Increased hippocampal plaques and tangles in patients with Alzheimer disease with a lifetime history of major depression
Rapp MA, Schnaider-Beeri M, Grossman HT, Sano M, Perl DP, Purohit DP, et al.;
Commented by , 23 Jun 2006
Background
A large number of population based studies from the general population as well as some studies of patients with recurrent depression suggest that depression is a risk factor for developing dementia and Alzheimer disease. The hallmark pathological changes in Alzheimers disease (AD) are abundant plaque and tangle formation, especially in the temporal lobes and hippocampus. However, there have been no studies of neuropathological changes in AD as a function of history of major depression.
Method
This is a postmortem study of the brains of a total of 102 patients with AD comparing the brains of 52 patients with AD without a lifetime history of major depression with the brains of 50 patients with AD with a lifetime history of major depression. Assessment of a history of depression before onset of AD was done using medical information, including charts and information obtained from the treating physician.
Neuropathological ratings from the Consortium was used to establish a Registry in Alzheimer Disease battery.
Results
Brains of patients with AD with a lifetime history of depression showed significantly higher levels of both plaque and tangle formation within the hippocampus compared with brains of patients with AD without a history of depression. Patients with AD who had a history of depression exhibited more rapid cognitive decline than patients without a history of depression.
Professor Kessing's comments
This is the first study to investigate possible neurophatology behind the association between depression and AD. The findings are surprisingly consistent:
- the presence of a lifetime history of depression corresponded to increases in AD-related neuropathological changes within the hippocampus
- the neuropathological changes were associated with more rapid cognitive decline in patients with AD with a history of depression
- the neuropathological changes were more pronounced in patients with AD suffering from depression early on in the disease process.
This is very interesting results that for sure needs replication by other researchers and among other samples of patients than nursing home patients and with earlier age at death than the average age of 81 years (SD: 8) in the present study. Similarly, it is of great interest to investigate whether the neuropathological abnormalities increase with the number of depressions as suggested by a recent epidemiological study (ref. 1).
References
1. Kessing LV, Andersen, PK. Does the risk of developing dementia increase with the number of episodes in patients with depressive disorder and in patients with bipolar disorder? Journal of Neurology, Neurosurgery and Psychiatry 2004; 75; 1662-1666 (Free full text article)

_Activity_. Reproduce word for word the stretch from "Professor Kessing's comments" through "the disease process." in the commentary on depression and Alzheimer disease above.

_Data extract_.
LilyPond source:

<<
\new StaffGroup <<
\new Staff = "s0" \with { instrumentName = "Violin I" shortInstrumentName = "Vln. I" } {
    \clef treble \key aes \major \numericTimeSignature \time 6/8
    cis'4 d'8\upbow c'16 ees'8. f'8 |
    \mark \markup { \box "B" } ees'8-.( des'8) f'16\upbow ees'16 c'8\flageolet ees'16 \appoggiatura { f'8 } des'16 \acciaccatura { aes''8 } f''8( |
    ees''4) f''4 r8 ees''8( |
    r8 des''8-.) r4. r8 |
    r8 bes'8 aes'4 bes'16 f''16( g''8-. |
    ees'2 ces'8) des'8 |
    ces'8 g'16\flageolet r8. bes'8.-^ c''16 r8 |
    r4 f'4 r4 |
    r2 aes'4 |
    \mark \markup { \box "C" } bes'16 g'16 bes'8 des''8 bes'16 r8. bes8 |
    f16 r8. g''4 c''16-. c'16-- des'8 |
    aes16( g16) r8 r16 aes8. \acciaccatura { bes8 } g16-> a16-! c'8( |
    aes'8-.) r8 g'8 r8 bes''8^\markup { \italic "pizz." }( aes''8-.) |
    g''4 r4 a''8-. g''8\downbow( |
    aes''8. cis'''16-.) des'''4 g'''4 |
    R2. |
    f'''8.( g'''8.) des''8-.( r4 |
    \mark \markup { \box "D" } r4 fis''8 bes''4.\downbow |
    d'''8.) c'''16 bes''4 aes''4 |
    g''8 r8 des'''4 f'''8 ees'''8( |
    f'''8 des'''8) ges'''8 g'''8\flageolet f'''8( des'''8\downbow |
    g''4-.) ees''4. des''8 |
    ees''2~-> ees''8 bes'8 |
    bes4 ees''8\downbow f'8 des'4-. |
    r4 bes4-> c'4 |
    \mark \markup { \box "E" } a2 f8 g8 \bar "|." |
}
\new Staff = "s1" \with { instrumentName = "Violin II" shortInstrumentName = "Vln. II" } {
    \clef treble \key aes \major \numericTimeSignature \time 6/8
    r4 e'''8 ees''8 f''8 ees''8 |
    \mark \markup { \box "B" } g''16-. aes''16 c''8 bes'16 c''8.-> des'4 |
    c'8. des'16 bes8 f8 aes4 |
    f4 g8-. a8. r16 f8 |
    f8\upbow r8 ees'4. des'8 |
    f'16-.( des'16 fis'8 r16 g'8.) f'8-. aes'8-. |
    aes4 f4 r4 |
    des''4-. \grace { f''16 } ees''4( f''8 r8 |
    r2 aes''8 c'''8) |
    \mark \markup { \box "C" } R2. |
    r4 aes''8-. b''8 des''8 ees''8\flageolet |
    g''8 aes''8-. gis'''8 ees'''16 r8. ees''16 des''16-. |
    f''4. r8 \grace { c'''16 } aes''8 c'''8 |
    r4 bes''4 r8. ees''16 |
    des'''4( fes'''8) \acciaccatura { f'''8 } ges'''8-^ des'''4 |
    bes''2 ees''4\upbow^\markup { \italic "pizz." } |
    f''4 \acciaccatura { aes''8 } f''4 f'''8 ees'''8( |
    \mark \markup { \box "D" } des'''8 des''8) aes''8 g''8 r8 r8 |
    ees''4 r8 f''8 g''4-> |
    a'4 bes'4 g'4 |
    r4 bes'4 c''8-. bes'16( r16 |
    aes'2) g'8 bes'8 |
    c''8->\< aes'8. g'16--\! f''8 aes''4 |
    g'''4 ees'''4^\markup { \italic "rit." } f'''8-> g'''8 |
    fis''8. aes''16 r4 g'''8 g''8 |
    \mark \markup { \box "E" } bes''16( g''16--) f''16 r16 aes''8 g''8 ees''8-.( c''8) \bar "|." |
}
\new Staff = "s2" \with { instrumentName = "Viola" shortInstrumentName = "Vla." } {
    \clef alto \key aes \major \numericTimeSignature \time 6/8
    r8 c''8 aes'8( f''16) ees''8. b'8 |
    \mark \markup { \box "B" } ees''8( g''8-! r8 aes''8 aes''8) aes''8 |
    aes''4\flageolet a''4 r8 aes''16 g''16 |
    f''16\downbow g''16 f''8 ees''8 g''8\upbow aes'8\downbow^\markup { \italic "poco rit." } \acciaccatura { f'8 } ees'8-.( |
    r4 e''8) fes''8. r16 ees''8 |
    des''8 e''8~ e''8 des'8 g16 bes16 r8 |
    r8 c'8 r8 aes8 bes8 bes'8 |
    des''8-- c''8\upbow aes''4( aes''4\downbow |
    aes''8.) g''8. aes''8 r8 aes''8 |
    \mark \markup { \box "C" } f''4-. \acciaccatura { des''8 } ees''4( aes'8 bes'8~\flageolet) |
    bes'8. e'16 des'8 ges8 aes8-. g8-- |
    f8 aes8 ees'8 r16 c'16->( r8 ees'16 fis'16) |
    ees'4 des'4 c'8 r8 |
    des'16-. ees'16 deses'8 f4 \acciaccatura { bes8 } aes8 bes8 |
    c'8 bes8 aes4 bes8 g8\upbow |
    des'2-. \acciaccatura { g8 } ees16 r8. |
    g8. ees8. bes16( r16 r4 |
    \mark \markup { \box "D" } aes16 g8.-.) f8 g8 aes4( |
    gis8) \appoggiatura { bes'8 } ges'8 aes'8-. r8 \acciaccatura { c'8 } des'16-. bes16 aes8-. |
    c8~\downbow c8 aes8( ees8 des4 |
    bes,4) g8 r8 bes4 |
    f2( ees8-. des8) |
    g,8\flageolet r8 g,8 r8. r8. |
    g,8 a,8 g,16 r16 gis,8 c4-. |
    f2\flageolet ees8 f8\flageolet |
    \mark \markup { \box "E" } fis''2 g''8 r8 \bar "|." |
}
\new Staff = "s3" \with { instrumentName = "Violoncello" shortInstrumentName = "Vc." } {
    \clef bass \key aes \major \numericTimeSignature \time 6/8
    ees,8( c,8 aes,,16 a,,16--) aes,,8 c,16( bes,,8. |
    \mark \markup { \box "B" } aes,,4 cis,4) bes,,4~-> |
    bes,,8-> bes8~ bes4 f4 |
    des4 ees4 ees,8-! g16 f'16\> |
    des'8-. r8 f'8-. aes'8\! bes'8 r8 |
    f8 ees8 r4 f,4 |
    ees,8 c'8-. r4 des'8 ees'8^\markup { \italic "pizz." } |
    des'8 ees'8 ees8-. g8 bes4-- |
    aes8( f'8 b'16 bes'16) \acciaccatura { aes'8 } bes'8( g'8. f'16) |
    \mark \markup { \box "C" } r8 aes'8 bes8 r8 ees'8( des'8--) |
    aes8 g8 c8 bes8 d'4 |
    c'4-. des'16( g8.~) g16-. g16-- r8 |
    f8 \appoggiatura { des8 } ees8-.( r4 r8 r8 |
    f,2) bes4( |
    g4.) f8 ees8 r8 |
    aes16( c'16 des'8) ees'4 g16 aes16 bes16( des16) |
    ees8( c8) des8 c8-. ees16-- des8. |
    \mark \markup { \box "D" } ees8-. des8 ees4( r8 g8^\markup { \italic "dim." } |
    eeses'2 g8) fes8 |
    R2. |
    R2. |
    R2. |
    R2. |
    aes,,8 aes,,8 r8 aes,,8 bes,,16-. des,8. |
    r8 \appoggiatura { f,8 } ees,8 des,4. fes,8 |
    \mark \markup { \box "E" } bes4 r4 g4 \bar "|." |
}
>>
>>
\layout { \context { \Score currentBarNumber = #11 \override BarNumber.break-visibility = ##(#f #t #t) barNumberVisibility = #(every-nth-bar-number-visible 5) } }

_Task solution_.
Professor Kessing's comments
This is the first study to investigate possible neurophatology behind the association between depression and AD. The findings are surprisingly consistent:
- the presence of a lifetime history of depression corresponded to increases in AD-related neuropathological changes within the hippocampus
- the neuropathological changes were associated with more rapid cognitive decline in patients with AD with a history of depression
- the neuropathological changes were more pronounced in patients with AD suffering from depression early on in the disease process.